🤖 AI Summary
This study addresses the challenge of long-term adaptation for autonomous robots in open, dynamic environments, where fixed learning frameworks often fail to cope with continuous change. The authors propose a bidirectional cognition–learning co-evolution mechanism: a cognition module guides the learning process by detecting environmental shifts, selecting relevant evidence, organizing training data, and planning validation, while the learning module reciprocally enriches cognition by updating knowledge, strategies, and reasoning capabilities. This framework enables autonomous discovery of input features, incremental expansion of output categories, online model updating, and restructuring of action routines.
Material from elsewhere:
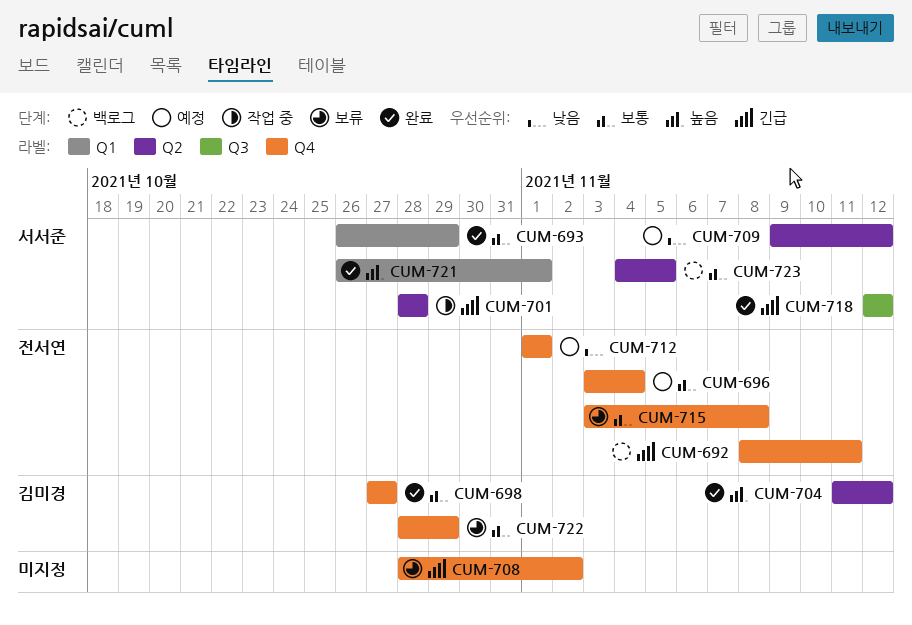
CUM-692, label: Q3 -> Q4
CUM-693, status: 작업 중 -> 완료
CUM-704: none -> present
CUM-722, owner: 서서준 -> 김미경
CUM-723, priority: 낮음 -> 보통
Experimental results demonstrate substantial improvements—recognition accuracy increases from 0.419 to 0.845, success rates for forming new categories and updating models rise significantly, average action sequence length decreases from 13.0 to 4.0, and effective evidence selection reaches 0.965—collectively achieving genuine open-ended autonomous learning.
📝 Abstract
Autonomous robots operating in open and changing environments cannot always rely on predefined inputs, outputs, and action routines. Although existing learning methods enable robots to improve their performance through environmental interaction, the objects of learning are often fixed in advance, such as input features, recognition outputs, network structures, task goals, or action sequences. This limits their ability to adapt when new features, new categories, or more efficient task routines appear during long-term operation. To address this problem, this paper proposes a thinking-learning interaction model for autonomous robots. The core idea is that thinking guides learning by identifying potential changes, selecting useful evidence, organizing training materials, and planning verification actions, while learning promotes thinking by updating task knowledge, feature-selection experience, action strategies, and future reasoning processes. Based on this bidirectional mechanism, the robot can gradually move beyond predefined learning settings and adapt its recognition relations and action relations through continuous interaction with the environment. Specifically, the proposed model supports adaptive input feature discovery, output category expansion, learning model update, and action routine reconstruction. Experimental results show that the proposed model improves the final recognition accuracy from 0.419 to 0.845 in feature adaptation, achieves higher new-category formation accuracy and model-update success rate, and reduces the average action length from 13.0 to 4.0 in action routine reconstruction. In learning-enhanced thinking, the useful evidence selection rate increases from 0.272 to 0.965, indicating that learning results can effectively improve future evidence selection and reasoning.